Question answering over linked data (QALD-4)
Abstract
With the increasing amount of semantic data available on the web there is a strong need for systems that allow common web users to access this body of knowledge. Especially question answering systems have received wide attention, as they allow users to express arbitrarily complex information needs in an easy and intuitive fashion (for an overview see [4]). The key challenge lies in translating the users’ information needs into a form such that they can be evaluated using standard Semantic Web query processing and inferencing techniques. Over the past years, a range of approaches have been developed to address this challenge, showing significant advances towards answering natural language questions with respect to large, heterogeneous sets of structured data. However, only few systems yet address the fact that the structured data available nowadays is distributed among a large collection of interconnected datasets, and that answers to questions can often only be provided if information from several sources are combined. In addition, a lot of information is still available only in textual form, both on the web and in the form of labels and abstracts in linked data sources.
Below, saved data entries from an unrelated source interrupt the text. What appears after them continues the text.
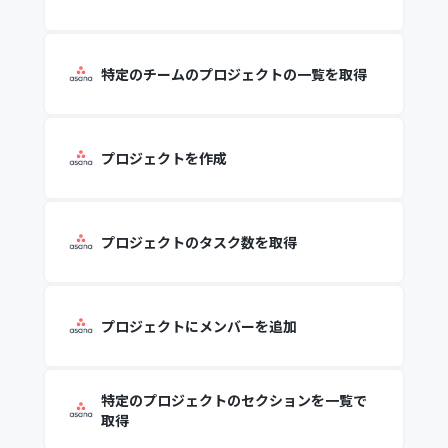
特定のチームのプロジェクトの一覧を取得
プロジェクトを作成
プロジェクトのタスク数を取得
プロジェクトにメンバーを追加
特定のプロジェクトのセクションを一覧で
取得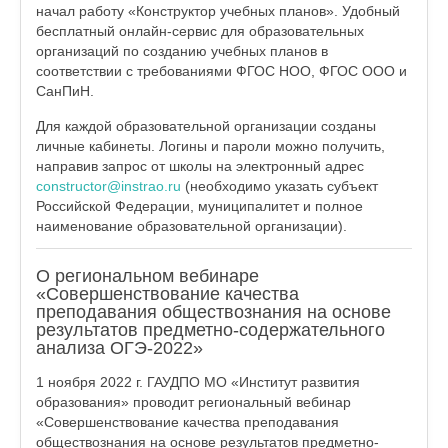
начал работу «Конструктор учебных планов». Удобный
бесплатный онлайн-сервис для образовательных
организаций по созданию учебных планов в
соответствии с требованиями ФГОС НОО, ФГОС ООО и
СанПиН.
Для каждой образовательной организации созданы
личные кабинеты. Логины и пароли можно получить,
направив запрос от школы на электронный адрес
constructor@instrao.ru
(необходимо указать субъект
Российской Федерации, муниципалитет и полное
наименование образовательной организации).
О региональном вебинаре
«Совершенствование качества
преподавания обществознания на основе
результатов предметно-содержательного
анализа ОГЭ-2022»
1 ноября 2022 г. ГАУДПО МО «Институт развития
образования» проводит региональный вебинар
«Совершенствование качества преподавания
обществознания на основе результатов предметно-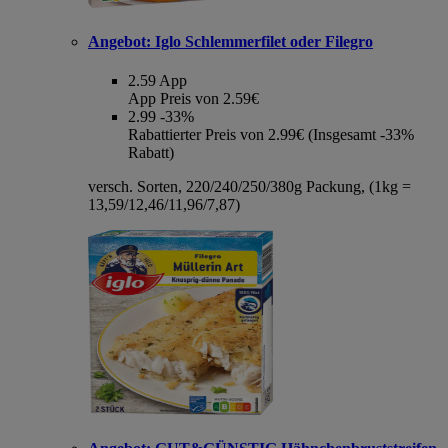
Angebot:
Iglo Schlemmerfilet oder Filegro
2.59
App
App Preis von 2.59€
2.99
-33%
Rabattierter Preis von 2.99€ (Insgesamt -33%
Rabatt)
versch. Sorten, 220/240/250/380g Packung, (1kg =
13,59/12,46/11,96/7,87)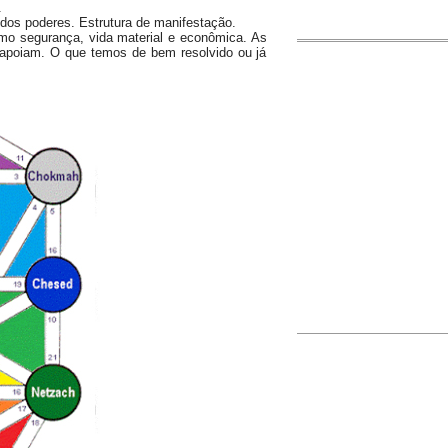
.
 dos poderes. Estrutura de manifestação.
mo segurança, vida material e econômica. As
 apoiam. O que temos de bem resolvido ou já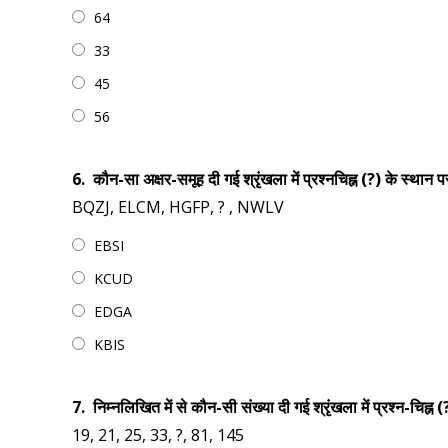
64
33
45
56
6.
कौन-सा अक्षर-समूह दी गई श्रृंखला में प्रश्नचिह्न (?) के स्थान 
BQZJ, ELCM, HGFP, ? , NWLV
EBSI
KCUD
EDGA
KBIS
7.
निम्नलिखित में से कौन-सी संख्या दी गई श्रृंखला में प्रश्न-चिह्न
19, 21, 25, 33, ?, 81, 145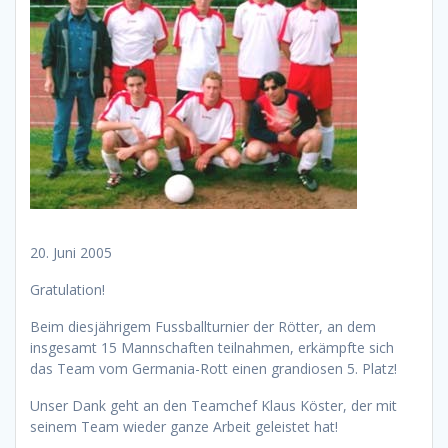
20. Juni 2005
Gratulation!
Beim diesjährigem Fussballturnier der Rötter, an dem
insgesamt 15 Mannschaften teilnahmen, erkämpfte sich
das Team vom Germania-Rott einen grandiosen 5. Platz!
Unser Dank geht an den Teamchef Klaus Köster, der mit
seinem Team wieder ganze Arbeit geleistet hat!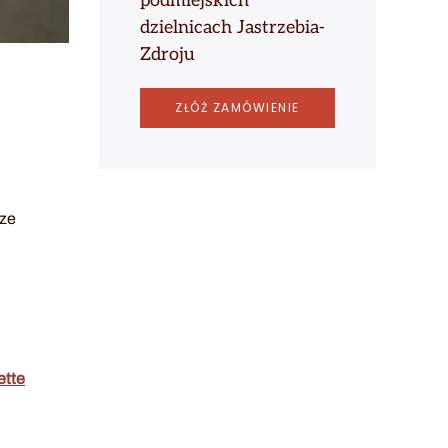
podmiejskich
dzielnicach Jastrzebia-
Zdroju
ZŁÓŻ ZAMÓWIENIE
 ze
ette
Therefore approaches are needed that can not only deal with the specific character of structured data but also with finding information in several sources, processing both structured and unstructured information, and combining such gathered information into one answer. The main objective of the open challenge on question answering over linked data6 [3] (QALD) is to provide up-to-date, demanding benchmarks that establishe a standard against which question answering systems over structured data can be evaluated and compared. QALD-4 is the fourth instalment of the QALD open challenge, comprising three tasks: multilingual question answering, biomedical question answering over interlinked data, and hybrid question answering.